The Coupled Model Intercomparison Project (CMIP) is an international climate modelling project, designed to better understand past, present and future changes in the climate.

A climate model is a complex computer code that creates a digital analogue to Earth. This model digitises the processes and interactions between parts of Earth’s climate system: the atmosphere, ocean, land surface, cryosphere and biosphere. We use models to experiment how future changes in human activities will impact the Earth’s future climate, how much it warms, how floods, droughts and other extremes will change.

However, many processes in our climate occur on such small scales, that models are not able to exactly represent them in models, and therefore some simplifications are required. How we simplify the climate system is unique to each model. Therefore comparing simulations from different models is useful for understanding which results are consistent across models, and which results are less agreed upon. Since 1995, CMIP has been coordinating this model intercomparison across the climate science community.
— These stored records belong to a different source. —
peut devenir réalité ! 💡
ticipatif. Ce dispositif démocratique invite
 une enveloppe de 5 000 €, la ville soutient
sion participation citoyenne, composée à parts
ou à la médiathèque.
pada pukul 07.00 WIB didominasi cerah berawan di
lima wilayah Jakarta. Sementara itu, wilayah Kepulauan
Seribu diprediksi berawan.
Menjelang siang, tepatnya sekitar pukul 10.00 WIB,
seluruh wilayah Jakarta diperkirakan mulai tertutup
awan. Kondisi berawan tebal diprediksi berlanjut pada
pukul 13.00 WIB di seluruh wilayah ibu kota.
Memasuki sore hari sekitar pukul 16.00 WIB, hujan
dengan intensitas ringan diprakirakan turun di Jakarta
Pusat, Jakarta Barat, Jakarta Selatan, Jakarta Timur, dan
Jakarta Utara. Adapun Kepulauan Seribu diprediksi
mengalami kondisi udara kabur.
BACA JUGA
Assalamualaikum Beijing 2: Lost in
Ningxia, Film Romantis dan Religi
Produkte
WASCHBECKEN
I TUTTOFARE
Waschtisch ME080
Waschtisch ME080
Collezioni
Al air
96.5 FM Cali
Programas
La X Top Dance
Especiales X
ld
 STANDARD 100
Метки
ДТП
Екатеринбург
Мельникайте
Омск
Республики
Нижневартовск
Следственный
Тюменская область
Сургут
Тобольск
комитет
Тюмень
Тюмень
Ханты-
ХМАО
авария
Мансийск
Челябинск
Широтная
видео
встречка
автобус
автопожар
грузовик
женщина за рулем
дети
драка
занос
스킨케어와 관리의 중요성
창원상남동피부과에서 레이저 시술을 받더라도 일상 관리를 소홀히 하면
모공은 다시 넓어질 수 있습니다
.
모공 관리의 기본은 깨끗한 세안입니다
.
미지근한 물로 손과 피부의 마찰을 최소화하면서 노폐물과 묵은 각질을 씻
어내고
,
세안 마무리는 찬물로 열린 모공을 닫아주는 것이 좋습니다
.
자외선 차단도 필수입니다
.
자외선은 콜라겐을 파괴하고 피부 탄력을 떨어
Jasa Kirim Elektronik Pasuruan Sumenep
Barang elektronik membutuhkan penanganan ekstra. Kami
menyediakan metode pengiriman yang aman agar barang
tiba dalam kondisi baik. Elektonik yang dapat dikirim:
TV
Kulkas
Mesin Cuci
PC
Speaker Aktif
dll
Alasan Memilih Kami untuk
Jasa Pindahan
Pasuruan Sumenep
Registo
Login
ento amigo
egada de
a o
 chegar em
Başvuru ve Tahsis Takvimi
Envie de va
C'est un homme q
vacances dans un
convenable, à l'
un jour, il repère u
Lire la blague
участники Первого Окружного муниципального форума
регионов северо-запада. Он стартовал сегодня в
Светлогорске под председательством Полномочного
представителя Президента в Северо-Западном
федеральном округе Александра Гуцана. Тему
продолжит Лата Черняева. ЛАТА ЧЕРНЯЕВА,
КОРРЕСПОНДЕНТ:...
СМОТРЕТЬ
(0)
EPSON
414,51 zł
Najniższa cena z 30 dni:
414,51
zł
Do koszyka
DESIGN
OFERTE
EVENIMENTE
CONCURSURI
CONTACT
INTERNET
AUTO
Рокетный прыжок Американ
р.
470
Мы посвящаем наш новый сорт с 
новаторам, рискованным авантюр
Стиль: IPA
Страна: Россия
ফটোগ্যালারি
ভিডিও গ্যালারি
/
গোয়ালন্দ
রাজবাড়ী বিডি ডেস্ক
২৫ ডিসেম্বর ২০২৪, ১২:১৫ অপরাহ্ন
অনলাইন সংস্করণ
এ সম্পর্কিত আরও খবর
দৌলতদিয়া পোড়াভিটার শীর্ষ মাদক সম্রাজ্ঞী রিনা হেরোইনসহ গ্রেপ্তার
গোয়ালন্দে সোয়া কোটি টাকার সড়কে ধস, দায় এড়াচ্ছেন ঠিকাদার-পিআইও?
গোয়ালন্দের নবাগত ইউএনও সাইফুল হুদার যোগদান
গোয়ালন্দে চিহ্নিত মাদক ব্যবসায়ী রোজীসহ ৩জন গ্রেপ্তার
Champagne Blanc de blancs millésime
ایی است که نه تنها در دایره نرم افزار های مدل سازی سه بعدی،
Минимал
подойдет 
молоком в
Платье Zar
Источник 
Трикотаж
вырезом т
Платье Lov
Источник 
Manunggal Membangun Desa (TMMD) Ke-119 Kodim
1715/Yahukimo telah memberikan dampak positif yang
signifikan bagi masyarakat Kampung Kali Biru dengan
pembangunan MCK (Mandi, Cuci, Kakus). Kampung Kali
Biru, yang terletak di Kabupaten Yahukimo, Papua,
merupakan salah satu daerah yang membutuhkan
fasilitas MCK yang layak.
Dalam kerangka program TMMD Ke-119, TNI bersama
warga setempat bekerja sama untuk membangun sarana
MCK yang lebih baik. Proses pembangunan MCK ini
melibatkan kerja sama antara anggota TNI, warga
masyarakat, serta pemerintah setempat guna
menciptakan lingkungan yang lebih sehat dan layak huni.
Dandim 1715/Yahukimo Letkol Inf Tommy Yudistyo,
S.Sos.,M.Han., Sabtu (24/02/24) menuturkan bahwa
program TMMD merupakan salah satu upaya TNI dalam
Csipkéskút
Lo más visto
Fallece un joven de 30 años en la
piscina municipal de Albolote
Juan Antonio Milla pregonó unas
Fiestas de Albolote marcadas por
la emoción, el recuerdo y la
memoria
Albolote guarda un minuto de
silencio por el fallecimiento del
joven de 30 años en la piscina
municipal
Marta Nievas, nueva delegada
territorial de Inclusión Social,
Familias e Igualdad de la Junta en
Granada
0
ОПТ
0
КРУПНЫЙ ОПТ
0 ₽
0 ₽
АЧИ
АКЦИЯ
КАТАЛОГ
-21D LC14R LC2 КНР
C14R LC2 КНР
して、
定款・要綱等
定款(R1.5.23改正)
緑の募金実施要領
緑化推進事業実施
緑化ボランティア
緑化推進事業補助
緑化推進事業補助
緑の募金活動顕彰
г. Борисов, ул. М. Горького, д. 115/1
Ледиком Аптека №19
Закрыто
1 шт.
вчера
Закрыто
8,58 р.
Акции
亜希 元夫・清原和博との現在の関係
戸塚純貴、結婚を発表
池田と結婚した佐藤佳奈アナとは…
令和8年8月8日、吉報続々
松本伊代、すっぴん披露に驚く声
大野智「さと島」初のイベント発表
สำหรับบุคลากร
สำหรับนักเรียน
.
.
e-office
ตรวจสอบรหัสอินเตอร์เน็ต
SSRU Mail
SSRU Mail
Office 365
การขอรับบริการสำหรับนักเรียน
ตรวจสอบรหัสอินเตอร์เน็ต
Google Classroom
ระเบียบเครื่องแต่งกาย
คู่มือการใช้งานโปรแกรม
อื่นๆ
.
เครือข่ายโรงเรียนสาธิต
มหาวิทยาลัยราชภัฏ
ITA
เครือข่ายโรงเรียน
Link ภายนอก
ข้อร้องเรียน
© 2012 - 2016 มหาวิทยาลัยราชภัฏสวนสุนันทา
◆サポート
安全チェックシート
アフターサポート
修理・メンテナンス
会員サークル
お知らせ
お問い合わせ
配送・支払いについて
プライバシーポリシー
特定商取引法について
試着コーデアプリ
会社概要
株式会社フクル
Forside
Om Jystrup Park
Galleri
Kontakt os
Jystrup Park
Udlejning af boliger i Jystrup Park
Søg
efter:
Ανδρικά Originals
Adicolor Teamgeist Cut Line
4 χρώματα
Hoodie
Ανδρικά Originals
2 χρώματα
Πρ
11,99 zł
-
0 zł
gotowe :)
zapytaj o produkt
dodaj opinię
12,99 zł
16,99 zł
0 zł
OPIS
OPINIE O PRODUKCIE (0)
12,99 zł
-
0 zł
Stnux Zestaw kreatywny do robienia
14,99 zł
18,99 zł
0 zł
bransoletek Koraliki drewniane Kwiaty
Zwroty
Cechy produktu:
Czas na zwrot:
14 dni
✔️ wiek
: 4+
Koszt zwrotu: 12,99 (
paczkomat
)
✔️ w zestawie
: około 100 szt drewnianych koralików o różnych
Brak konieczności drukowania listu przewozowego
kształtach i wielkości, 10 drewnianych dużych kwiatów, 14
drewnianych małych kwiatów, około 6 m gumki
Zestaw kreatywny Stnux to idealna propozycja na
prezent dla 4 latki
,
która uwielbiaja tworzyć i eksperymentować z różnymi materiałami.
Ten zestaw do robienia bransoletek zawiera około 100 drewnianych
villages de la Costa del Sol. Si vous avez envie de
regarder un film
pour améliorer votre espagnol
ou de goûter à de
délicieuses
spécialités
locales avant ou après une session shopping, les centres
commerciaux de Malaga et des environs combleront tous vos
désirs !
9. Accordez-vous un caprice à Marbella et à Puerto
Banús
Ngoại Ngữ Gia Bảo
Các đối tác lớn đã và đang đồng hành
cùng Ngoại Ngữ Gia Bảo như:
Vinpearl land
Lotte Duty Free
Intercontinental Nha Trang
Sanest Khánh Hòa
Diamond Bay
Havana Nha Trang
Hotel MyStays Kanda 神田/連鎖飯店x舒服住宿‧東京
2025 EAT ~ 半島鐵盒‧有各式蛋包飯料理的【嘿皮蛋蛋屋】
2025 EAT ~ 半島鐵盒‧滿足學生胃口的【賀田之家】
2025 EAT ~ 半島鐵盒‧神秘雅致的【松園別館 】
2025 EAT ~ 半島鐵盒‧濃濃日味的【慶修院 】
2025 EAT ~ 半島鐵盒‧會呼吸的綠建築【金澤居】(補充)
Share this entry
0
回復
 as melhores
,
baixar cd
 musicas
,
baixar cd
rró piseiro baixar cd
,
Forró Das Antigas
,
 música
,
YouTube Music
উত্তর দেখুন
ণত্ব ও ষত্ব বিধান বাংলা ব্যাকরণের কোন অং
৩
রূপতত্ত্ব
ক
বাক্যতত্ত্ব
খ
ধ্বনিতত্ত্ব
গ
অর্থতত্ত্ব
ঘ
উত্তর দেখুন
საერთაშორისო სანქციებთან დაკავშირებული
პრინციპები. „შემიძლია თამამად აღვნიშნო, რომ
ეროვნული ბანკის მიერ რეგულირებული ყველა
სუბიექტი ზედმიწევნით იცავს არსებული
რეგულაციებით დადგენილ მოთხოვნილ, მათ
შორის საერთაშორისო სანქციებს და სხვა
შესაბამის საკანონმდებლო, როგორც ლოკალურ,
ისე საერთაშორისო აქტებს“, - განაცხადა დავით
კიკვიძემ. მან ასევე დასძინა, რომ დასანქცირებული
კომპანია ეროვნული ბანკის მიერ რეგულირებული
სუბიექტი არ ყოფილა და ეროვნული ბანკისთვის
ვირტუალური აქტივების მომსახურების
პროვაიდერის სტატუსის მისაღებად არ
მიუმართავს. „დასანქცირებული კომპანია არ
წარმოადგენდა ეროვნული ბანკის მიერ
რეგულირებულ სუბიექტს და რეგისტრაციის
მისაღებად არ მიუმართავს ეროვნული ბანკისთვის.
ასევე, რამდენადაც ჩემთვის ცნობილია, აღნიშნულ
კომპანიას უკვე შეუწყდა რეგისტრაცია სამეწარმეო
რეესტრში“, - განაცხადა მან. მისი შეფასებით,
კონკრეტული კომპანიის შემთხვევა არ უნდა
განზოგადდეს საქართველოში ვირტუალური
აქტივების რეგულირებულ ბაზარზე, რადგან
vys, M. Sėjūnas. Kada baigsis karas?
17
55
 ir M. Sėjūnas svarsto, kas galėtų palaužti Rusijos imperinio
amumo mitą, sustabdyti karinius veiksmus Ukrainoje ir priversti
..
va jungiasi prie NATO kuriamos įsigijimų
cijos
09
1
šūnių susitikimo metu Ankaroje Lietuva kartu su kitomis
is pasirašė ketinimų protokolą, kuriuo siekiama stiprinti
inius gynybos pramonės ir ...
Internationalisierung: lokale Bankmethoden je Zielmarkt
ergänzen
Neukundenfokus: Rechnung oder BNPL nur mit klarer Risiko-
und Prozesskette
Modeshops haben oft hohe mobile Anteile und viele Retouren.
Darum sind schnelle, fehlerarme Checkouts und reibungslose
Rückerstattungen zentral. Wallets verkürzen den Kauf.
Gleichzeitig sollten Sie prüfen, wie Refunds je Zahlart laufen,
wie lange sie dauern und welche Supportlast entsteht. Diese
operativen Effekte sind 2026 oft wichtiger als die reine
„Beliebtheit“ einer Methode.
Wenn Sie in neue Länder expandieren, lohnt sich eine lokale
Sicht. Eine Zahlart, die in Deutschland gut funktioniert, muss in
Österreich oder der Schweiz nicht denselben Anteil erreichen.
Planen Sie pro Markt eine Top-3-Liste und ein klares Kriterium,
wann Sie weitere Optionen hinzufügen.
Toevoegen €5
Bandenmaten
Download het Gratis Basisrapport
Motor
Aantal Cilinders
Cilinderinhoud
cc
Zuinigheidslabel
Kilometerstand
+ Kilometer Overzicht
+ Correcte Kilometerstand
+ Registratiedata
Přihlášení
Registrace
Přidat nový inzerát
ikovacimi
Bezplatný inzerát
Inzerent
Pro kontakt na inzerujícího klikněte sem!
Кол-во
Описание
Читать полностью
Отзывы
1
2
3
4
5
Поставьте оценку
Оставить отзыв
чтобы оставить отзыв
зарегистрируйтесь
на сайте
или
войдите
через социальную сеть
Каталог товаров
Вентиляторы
This multi-model approach helps to evaluate climate models, leads to improvements in the model simulations and provides a better understanding of past, present and future climates. One additional strength of CMIP lies in its global infrastructure which has gathered the data and gives open access for a growing global research community.

CMIP has grown from a modest scientific research initiative in the early nineties to become a global enterprise: more than 50 modelling centres around the world are participating in the sixth phase of CMIP, CMIP6. Many hundreds of scientific papers have already been published and the results are taken into account for policy decisions.

CMIP has been organised in different phases, each with new and improved climate model experiment protocols, standards, and data distribution mechanisms. CMIP6 is the most recent phase to release its modelling output data for general use, whilst the latest phase, CMIP7 is in its earliest organisational stages.